Mr President, in view of
your commitment to democracy and will to firmly oppose terrorism wherever it
raises its ugly head, I, president of KNO, like to appeal to your fair
judgement concerning the Kuki people and your support to alleviate their
plight. As indicated above, direct appeals to the Government of India and
the Military Junta of Burma have neither generated confidence nor
inspiration for us to follow entirely the same avenues. Spurred by NSCN-IM’s
drive for ‘Greater Nagaland’, which rests claim to a vast stretch of Kuki
territory, and the need for peace, stability and security for the Kuki
people, KNO was formed in 1989. The organisation has an armed wing to defend
the Kukis from the threat of NSCN-IM, and to prevent the designs of the
Meitei militants of Manipur to forcibly settle in Kuki areas of Chandel and
Churachandpur districts in the state.
The objectives of KNO
are not anti-India or anti-Burma. They are reconciliatory and respect the
historical rights of their immediate neighbours, Nagas and Meiteis in India,
and Nagas, Kachins and Shans in Burma. With regard to the independent
countries India and Burma, KNO, imbued with a sense of irredentism, but also
exercising appreciation of the existing circumstance, espouse the ideology
of Zale’n-gam, a term used to refer to Kuki ancestral land and
nation.
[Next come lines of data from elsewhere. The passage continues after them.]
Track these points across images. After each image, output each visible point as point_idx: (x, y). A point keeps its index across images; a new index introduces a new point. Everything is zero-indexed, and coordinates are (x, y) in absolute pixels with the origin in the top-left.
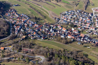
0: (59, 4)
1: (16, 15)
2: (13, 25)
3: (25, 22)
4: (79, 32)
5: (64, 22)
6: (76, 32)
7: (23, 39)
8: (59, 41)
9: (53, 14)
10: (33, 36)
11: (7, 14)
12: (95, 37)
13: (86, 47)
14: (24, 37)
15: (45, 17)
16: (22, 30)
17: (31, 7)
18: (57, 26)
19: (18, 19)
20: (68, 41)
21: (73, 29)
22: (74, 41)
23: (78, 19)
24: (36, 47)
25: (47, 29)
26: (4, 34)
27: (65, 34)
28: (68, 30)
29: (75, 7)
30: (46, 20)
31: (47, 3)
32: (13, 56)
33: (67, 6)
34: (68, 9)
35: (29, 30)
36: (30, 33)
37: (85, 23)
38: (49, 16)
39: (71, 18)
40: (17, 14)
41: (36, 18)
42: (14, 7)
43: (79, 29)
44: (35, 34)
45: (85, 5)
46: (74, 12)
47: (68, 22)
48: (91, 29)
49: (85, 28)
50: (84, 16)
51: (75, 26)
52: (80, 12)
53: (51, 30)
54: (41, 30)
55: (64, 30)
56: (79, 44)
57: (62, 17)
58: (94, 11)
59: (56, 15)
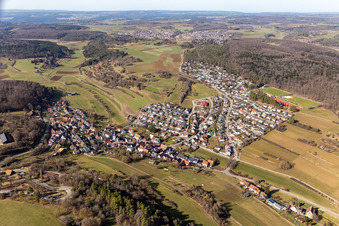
0: (141, 92)
1: (65, 111)
2: (51, 127)
3: (75, 124)
4: (161, 141)
5: (141, 124)
6: (155, 141)
7: (58, 154)
8: (118, 157)
9: (128, 109)
10: (78, 148)
11: (50, 110)
12: (185, 151)
13: (162, 168)
14: (61, 150)
15: (113, 115)
16: (63, 137)
17: (96, 97)
18: (126, 130)
19: (66, 118)
20: (135, 156)
21: (152, 136)
22: (145, 157)
23: (165, 119)
24: (72, 168)
25: (107, 136)
26: (24, 144)
27: (134, 145)
28: (143, 137)
29: (166, 99)
30: (113, 119)
31: (124, 91)
32: (21, 187)
33: (153, 97)
34: (153, 101)
35: (75, 138)
36: (74, 144)
37: (175, 126)
38: (121, 114)
39: (155, 116)
40: (68, 109)
41: (96, 116)
42: (68, 98)
43: (163, 135)
44: (82, 144)
45: (182, 94)
46: (161, 106)
47: (148, 124)
48: (182, 136)
49: (173, 135)
50: (175, 114)
51: (158, 131)
52: (172, 107)
53: (114, 138)
54: (97, 137)
55: (137, 137)
56: (151, 162)
57: (141, 116)
58: (195, 105)
59: (132, 112)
Concomitant to the ideology, the two strands of KNO’s objectives
are:
a) the historicity of
Zale’n-gam’s sovereignty be recognised;
b) the land that the
British divided between India and Burma be accorded Kuki statehood, one in
each of the two independent countries.
Mr President, your kind
intervention to initiate dialogues between the Kuki National Organisation
and Government of India, and also with the Military Junta of Burma, would be
much appreciated. Purposeful discourses to create statehood for Kukis, one
in India and another in Burma, are vital. Given Kuki people’s history and
the turmoil they have been in especially for the last half-century
necessitates creation of statehood in the two countries. Statehood in the
each of the two countries would help to redress their grievances and the
deprivation suffered for so many years. This will also ensure the people’s
proper confidence and integration within the two nations, India and Burma,
and provide the much needed-guarantee to secure their identity and their
future material development.
The Kuki people, who are
one of the least known on the face of the earth, in sheer desperation is
soliciting the help of the world’s most powerful leader, the president of
the United States of America. Please do not regard the Kukis too small a
community to be seriously considered. The Kukis face continued apathy and
neglect from the Government of India and the Military Junta of Burma. They
remain insecure because of lingering threats from the NSCN-IM and Meitei
militants of Manipur. Protection from the Governments concerned by way of
according statehood and the measures that comes with the status is the only
means of securing the fate of the Kukis. Our people will always cherish your
timely intervention in their present predicament.
Yours faithfully,
PS Haokip
President,
Kuki National
Organisation (KNO)
Zale’n-gam
MANMASI
Enclosure:
1.
‘NSCN-IM Massacre of
Over 900 Innocent Kuki And Uprooting of Over 350 Kuki Villages’ – a KNO
publication.
2.
Memorandum of Kuki
Students’ Organisation.
Note: Views expressed in this letter are entirely of the author.